Monsieur Klein montre les revers de l’extrémisme dans une France franchement pas glorieuse. Aucune présence d’allemands ici bas, Losey touche donc là où ça fait mal en montrant bien que nous autres français avons été trop loin dans la persécution du peuple juif.
Car être juif à cette époque était bel et bien une honte. Monsieur Klein cherche d’ailleurs au début du film à tout faire pour prouver que c’est un ''bon français'' et qu’il n’a rien à voir avec cette communauté.
Losey réussit à nous faire tomber avec son personnage principal dans une atmosphère pleine d’insécurité, de doute. On envisage alors de multiples possibilités, piste d’interprétation. Robert Klein a-t-il vraiment un homonyme ? Est-il schizo ? Est-il vraiment juif ?
Le film semble trancher le portrait d’un homme qui, finalement conscient de l’absurdité de son Pays, décide qu’il n’a plus rien à perdre.
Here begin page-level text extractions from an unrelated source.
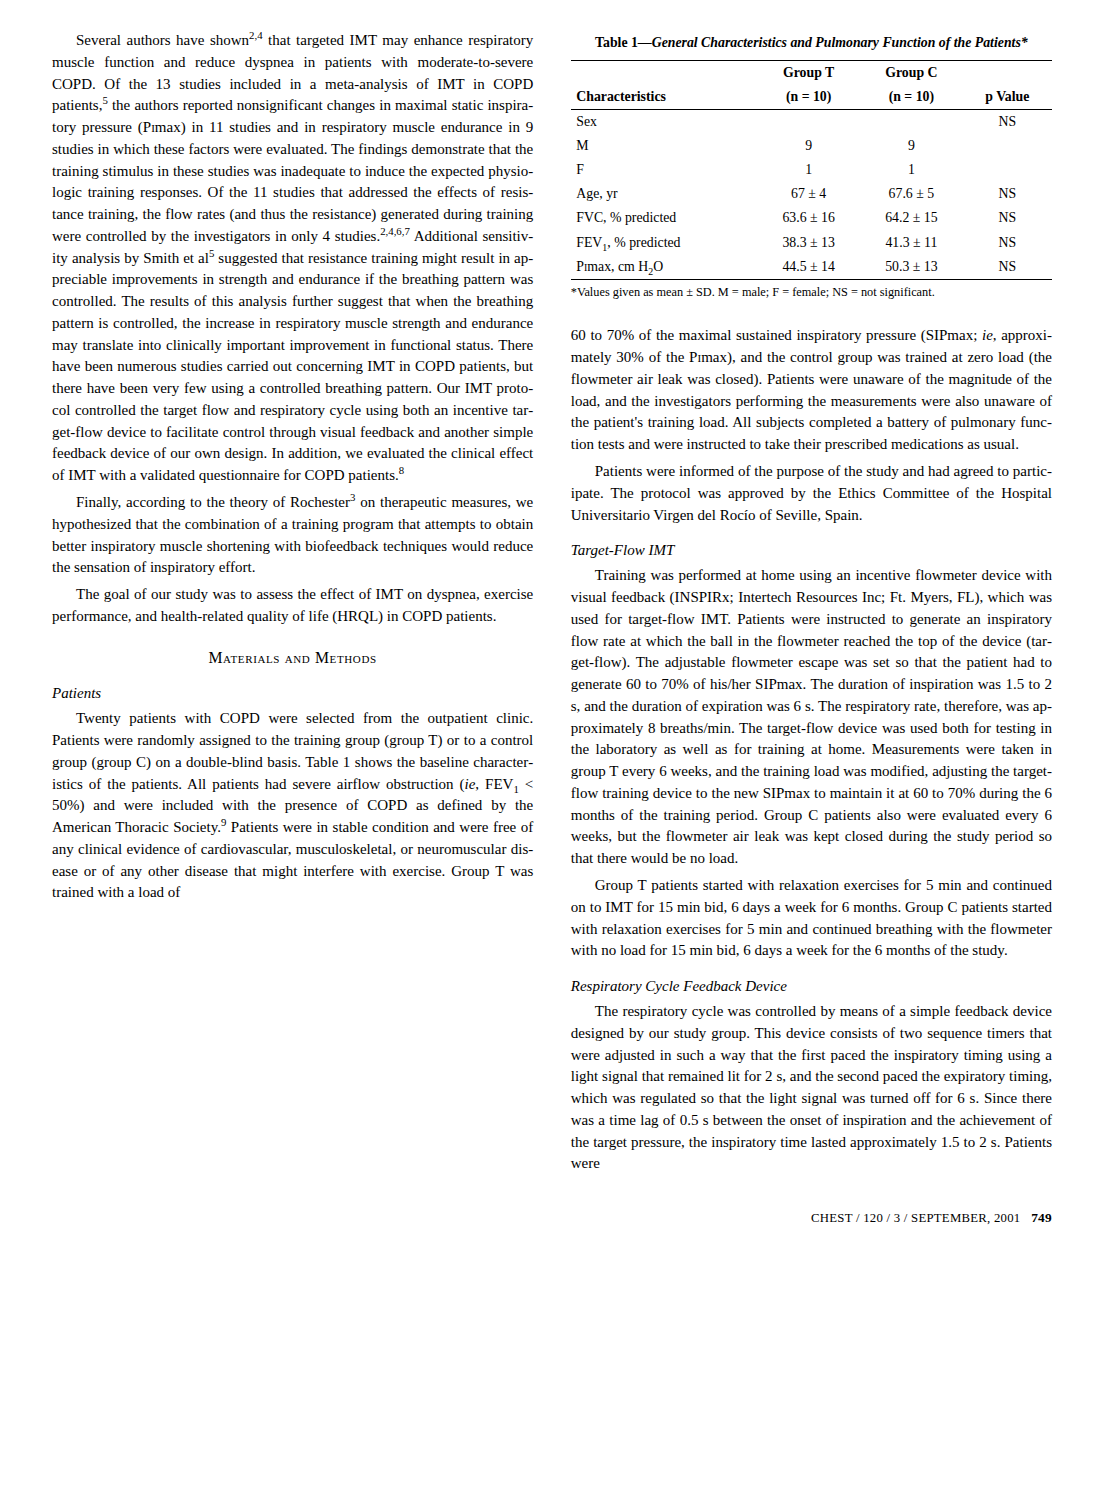Several authors have shown2,4 that targeted IMT may enhance respiratory muscle function and reduce dyspnea in patients with moderate-to-severe COPD. Of the 13 studies included in a meta-analysis of IMT in COPD patients,5 the authors reported nonsignificant changes in maximal static inspiratory pressure (Pimax) in 11 studies and in respiratory muscle endurance in 9 studies in which these factors were evaluated. The findings demonstrate that the training stimulus in these studies was inadequate to induce the expected physiologic training responses. Of the 11 studies that addressed the effects of resistance training, the flow rates (and thus the resistance) generated during training were controlled by the investigators in only 4 studies.2,4,6,7 Additional sensitivity analysis by Smith et al5 suggested that resistance training might result in appreciable improvements in strength and endurance if the breathing pattern was controlled. The results of this analysis further suggest that when the breathing pattern is controlled, the increase in respiratory muscle strength and endurance may translate into clinically important improvement in functional status. There have been numerous studies carried out concerning IMT in COPD patients, but there have been very few using a controlled breathing pattern. Our IMT protocol controlled the target flow and respiratory cycle using both an incentive target-flow device to facilitate control through visual feedback and another simple feedback device of our own design. In addition, we evaluated the clinical effect of IMT with a validated questionnaire for COPD patients.8
Finally, according to the theory of Rochester3 on therapeutic measures, we hypothesized that the combination of a training program that attempts to obtain better inspiratory muscle shortening with biofeedback techniques would reduce the sensation of inspiratory effort.
The goal of our study was to assess the effect of IMT on dyspnea, exercise performance, and health-related quality of life (HRQL) in COPD patients.
Materials and Methods
Patients
Twenty patients with COPD were selected from the outpatient clinic. Patients were randomly assigned to the training group (group T) or to a control group (group C) on a double-blind basis. Table 1 shows the baseline characteristics of the patients. All patients had severe airflow obstruction (ie, FEV1 < 50%) and were included with the presence of COPD as defined by the American Thoracic Society.9 Patients were in stable condition and were free of any clinical evidence of cardiovascular, musculoskeletal, or neuromuscular disease or of any other disease that might interfere with exercise. Group T was trained with a load of
Table 1— General Characteristics and Pulmonary Function of the Patients*
| | Group T | Group C | |
| --- | --- | --- | --- |
| Characteristics | (n = 10) | (n = 10) | p Value |
| Sex | | | NS |
| M | 9 | 9 | |
| F | 1 | 1 | |
| Age, yr | 67 ± 4 | 67.6 ± 5 | NS |
| FVC, % predicted | 63.6 ± 16 | 64.2 ± 15 | NS |
| FEV 1 , % predicted | 38.3 ± 13 | 41.3 ± 11 | NS |
| P i max, cm H 2 O | 44.5 ± 14 | 50.3 ± 13 | NS |
*Values given as mean ± SD. M = male; F = female; NS = not significant.
60 to 70% of the maximal sustained inspiratory pressure (SIPmax; ie, approximately 30% of the Pimax), and the control group was trained at zero load (the flowmeter air leak was closed). Patients were unaware of the magnitude of the load, and the investigators performing the measurements were also unaware of the patient's training load. All subjects completed a battery of pulmonary function tests and were instructed to take their prescribed medications as usual.
Patients were informed of the purpose of the study and had agreed to participate. The protocol was approved by the Ethics Committee of the Hospital Universitario Virgen del Rocío of Seville, Spain.
Target-Flow IMT
Training was performed at home using an incentive flowmeter device with visual feedback (INSPIRx; Intertech Resources Inc; Ft. Myers, FL), which was used for target-flow IMT. Patients were instructed to generate an inspiratory flow rate at which the ball in the flowmeter reached the top of the device (target-flow). The adjustable flowmeter escape was set so that the patient had to generate 60 to 70% of his/her SIPmax. The duration of inspiration was 1.5 to 2 s, and the duration of expiration was 6 s. The respiratory rate, therefore, was approximately 8 breaths/min. The target-flow device was used both for testing in the laboratory as well as for training at home. Measurements were taken in group T every 6 weeks, and the training load was modified, adjusting the target-flow training device to the new SIPmax to maintain it at 60 to 70% during the 6 months of the training period. Group C patients also were evaluated every 6 weeks, but the flowmeter air leak was kept closed during the study period so that there would be no load.
Group T patients started with relaxation exercises for 5 min and continued on to IMT for 15 min bid, 6 days a week for 6 months. Group C patients started with relaxation exercises for 5 min and continued breathing with the flowmeter with no load for 15 min bid, 6 days a week for the 6 months of the study.
Respiratory Cycle Feedback Device
The respiratory cycle was controlled by means of a simple feedback device designed by our study group. This device consists of two sequence timers that were adjusted in such a way that the first paced the inspiratory timing using a light signal that remained lit for 2 s, and the second paced the expiratory timing, which was regulated so that the light signal was turned off for 6 s. Since there was a time lag of 0.5 s between the onset of inspiration and the achievement of the target pressure, the inspiratory time lasted approximately 1.5 to 2 s. Patients were
CHEST / 120 / 3 / SEPTEMBER, 2001749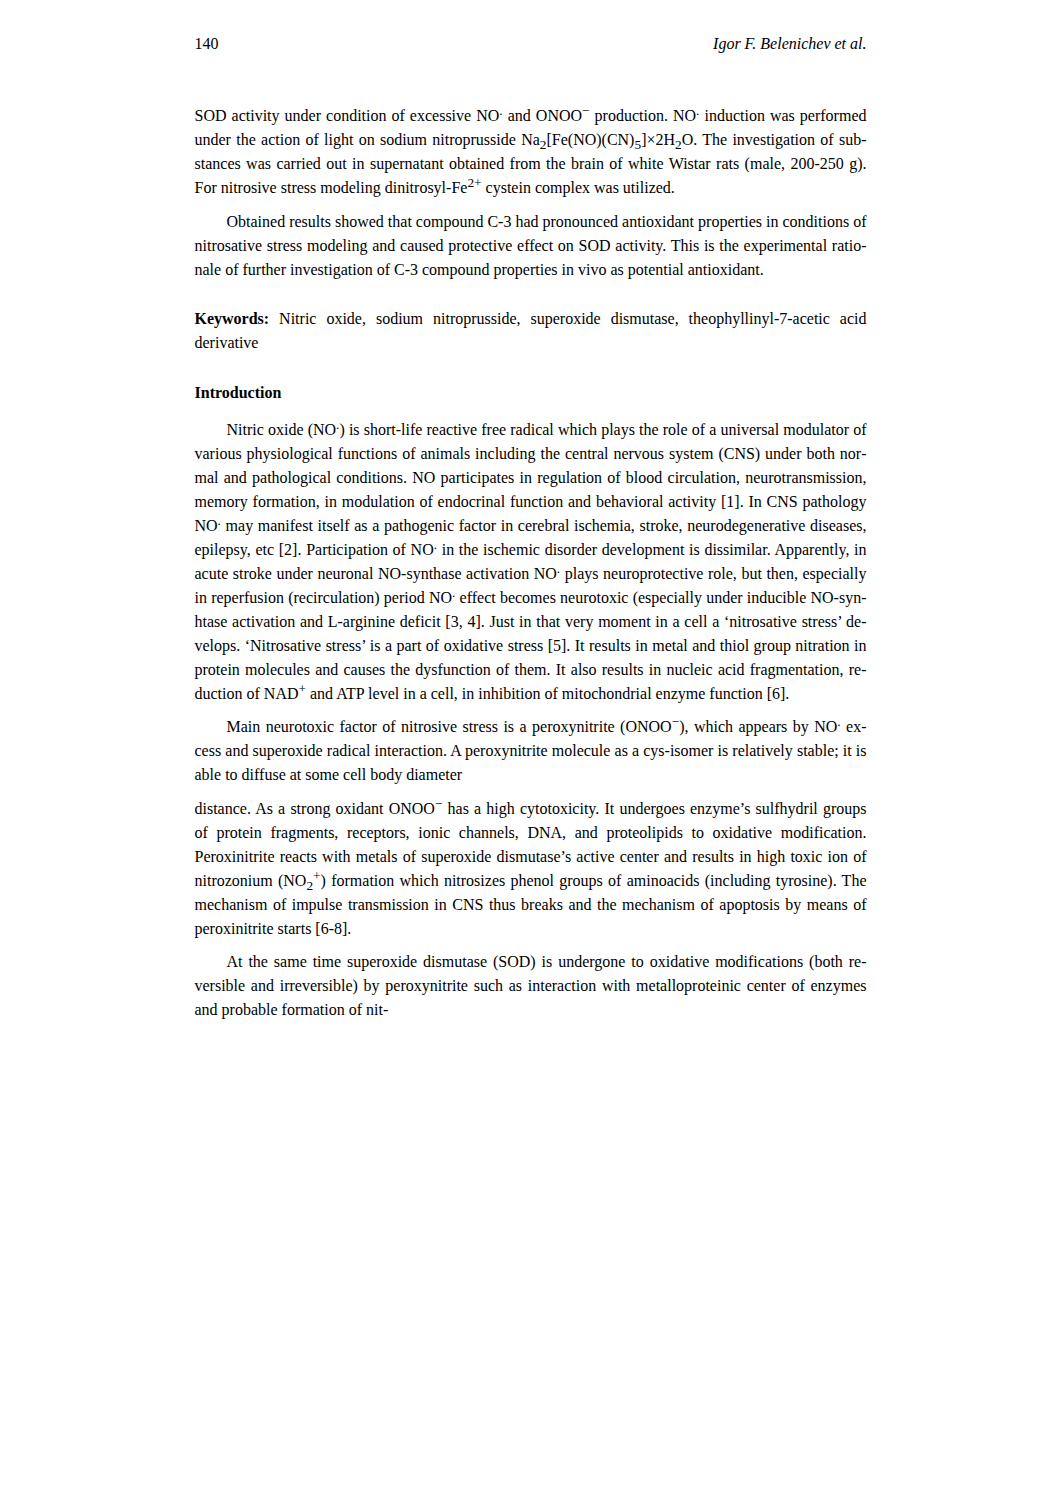140 Igor F. Belenichev et al.
SOD activity under condition of excessive NO. and ONOO− production. NO. induction was performed under the action of light on sodium nitroprusside Na2[Fe(NO)(CN)5]×2H2O. The investigation of substances was carried out in supernatant obtained from the brain of white Wistar rats (male, 200-250 g). For nitrosive stress modeling dinitrosyl-Fe2+ cystein complex was utilized.
Obtained results showed that compound C-3 had pronounced antioxidant properties in conditions of nitrosative stress modeling and caused protective effect on SOD activity. This is the experimental rationale of further investigation of C-3 compound properties in vivo as potential antioxidant.
Keywords: Nitric oxide, sodium nitroprusside, superoxide dismutase, theophyllinyl-7-acetic acid derivative
Introduction
Nitric oxide (NO.) is short-life reactive free radical which plays the role of a universal modulator of various physiological functions of animals including the central nervous system (CNS) under both normal and pathological conditions. NO participates in regulation of blood circulation, neurotransmission, memory formation, in modulation of endocrinal function and behavioral activity [1]. In CNS pathology NO. may manifest itself as a pathogenic factor in cerebral ischemia, stroke, neurodegenerative diseases, epilepsy, etc [2]. Participation of NO. in the ischemic disorder development is dissimilar. Apparently, in acute stroke under neuronal NO-synthase activation NO. plays neuroprotective role, but then, especially in reperfusion (recirculation) period NO. effect becomes neurotoxic (especially under inducible NO-synhtase activation and L-arginine deficit [3, 4]. Just in that very moment in a cell a ‘nitrosative stress’ develops. ‘Nitrosative stress’ is a part of oxidative stress [5]. It results in metal and thiol group nitration in protein molecules and causes the dysfunction of them. It also results in nucleic acid fragmentation, reduction of NAD+ and ATP level in a cell, in inhibition of mitochondrial enzyme function [6].
Main neurotoxic factor of nitrosive stress is a peroxynitrite (ONOO−), which appears by NO. excess and superoxide radical interaction. A peroxynitrite molecule as a cys-isomer is relatively stable; it is able to diffuse at some cell body diameter
distance. As a strong oxidant ONOO− has a high cytotoxicity. It undergoes enzyme’s sulfhydril groups of protein fragments, receptors, ionic channels, DNA, and proteolipids to oxidative modification. Peroxinitrite reacts with metals of superoxide dismutase’s active center and results in high toxic ion of nitrozonium (NO2+) formation which nitrosizes phenol groups of aminoacids (including tyrosine). The mechanism of impulse transmission in CNS thus breaks and the mechanism of apoptosis by means of peroxinitrite starts [6-8].
At the same time superoxide dismutase (SOD) is undergone to oxidative modifications (both reversible and irreversible) by peroxynitrite such as interaction with metalloproteinic center of enzymes and probable formation of nit-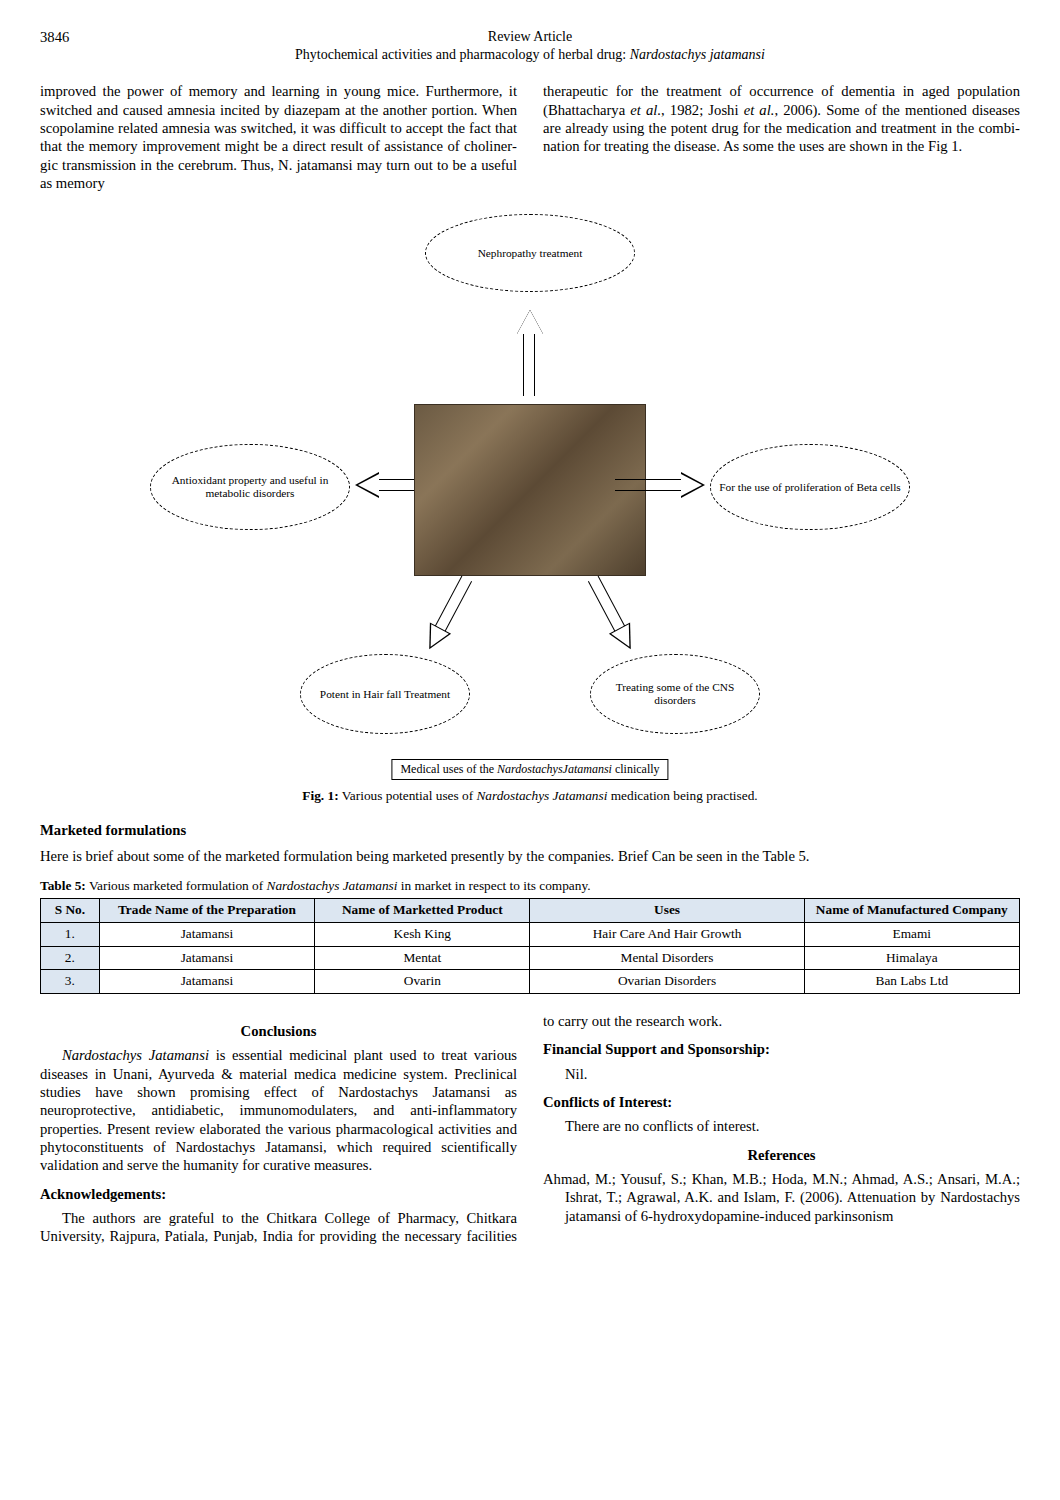3846
Review Article Phytochemical activities and pharmacology of herbal drug: Nardostachys jatamansi
improved the power of memory and learning in young mice. Furthermore, it switched and caused amnesia incited by diazepam at the another portion. When scopolamine related amnesia was switched, it was difficult to accept the fact that that the memory improvement might be a direct result of assistance of cholinergic transmission in the cerebrum. Thus, N. jatamansi may turn out to be a useful as memory
therapeutic for the treatment of occurrence of dementia in aged population (Bhattacharya et al., 1982; Joshi et al., 2006). Some of the mentioned diseases are already using the potent drug for the medication and treatment in the combination for treating the disease. As some the uses are shown in the Fig 1.
Nephropathy treatment
Antioxidant property and useful in metabolic disorders
For the use of proliferation of Beta cells
Potent in Hair fall Treatment
Treating some of the CNS disorders
Medical uses of the NardostachysJatamansi clinically
Fig. 1: Various potential uses of Nardostachys Jatamansi medication being practised.
Marketed formulations
Here is brief about some of the marketed formulation being marketed presently by the companies. Brief Can be seen in the Table 5.
Table 5: Various marketed formulation of Nardostachys Jatamansi in market in respect to its company.
| S No. | Trade Name of the Preparation | Name of Marketted Product | Uses | Name of Manufactured Company |
| --- | --- | --- | --- | --- |
| 1. | Jatamansi | Kesh King | Hair Care And Hair Growth | Emami |
| 2. | Jatamansi | Mentat | Mental Disorders | Himalaya |
| 3. | Jatamansi | Ovarin | Ovarian Disorders | Ban Labs Ltd |
Conclusions
Nardostachys Jatamansi is essential medicinal plant used to treat various diseases in Unani, Ayurveda & material medica medicine system. Preclinical studies have shown promising effect of Nardostachys Jatamansi as neuroprotective, antidiabetic, immunomodulaters, and anti-inflammatory properties. Present review elaborated the various pharmacological activities and phytoconstituents of Nardostachys Jatamansi, which required scientifically validation and serve the humanity for curative measures.
Acknowledgements:
The authors are grateful to the Chitkara College of Pharmacy, Chitkara University, Rajpura, Patiala, Punjab, India for providing the necessary facilities to carry out the research work.
Financial Support and Sponsorship:
Nil.
Conflicts of Interest:
There are no conflicts of interest.
References
Ahmad, M.; Yousuf, S.; Khan, M.B.; Hoda, M.N.; Ahmad, A.S.; Ansari, M.A.; Ishrat, T.; Agrawal, A.K. and Islam, F. (2006). Attenuation by Nardostachys jatamansi of 6-hydroxydopamine-induced parkinsonism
Et lors d’une scène follement virtuose au Vel d’hiv, Klein se perd dans la foule à la recherche de ce dernier, prenant le risque de se retrouver lui-même (sans raison valable) propulsé dans un camp de concentration.
Un thriller au suspens glacé, avec un Delon qui joue son rôle admirablement comme dans beaucoup de ses films, la mise en scène est également somptueuse et la distribution est géniale, avec de très bons acteurs comme : Michael londasle, Jean Bouise, Jeanne Moreau, la concierge Suzanne Flon.
Je ne vous en dirai pas plus sous peine de trop spoiler, mais ce film est une merveille, brillamment joué par un Delon qui m'a absorbé tout le long du film, j'en ai pas lâché une miette.Bref, que du brillant chez ce Losey, et même un Delon qui trouve là, l'un de ses plus beaux rôles.
Ce film m'a été conseillé par un(e) de mes éclaireurs que je remercie d'ailleurs au passage:)
Je l'avais vu étant plus jeune mais c'est un régal de l'avoir à nouveau revisionné.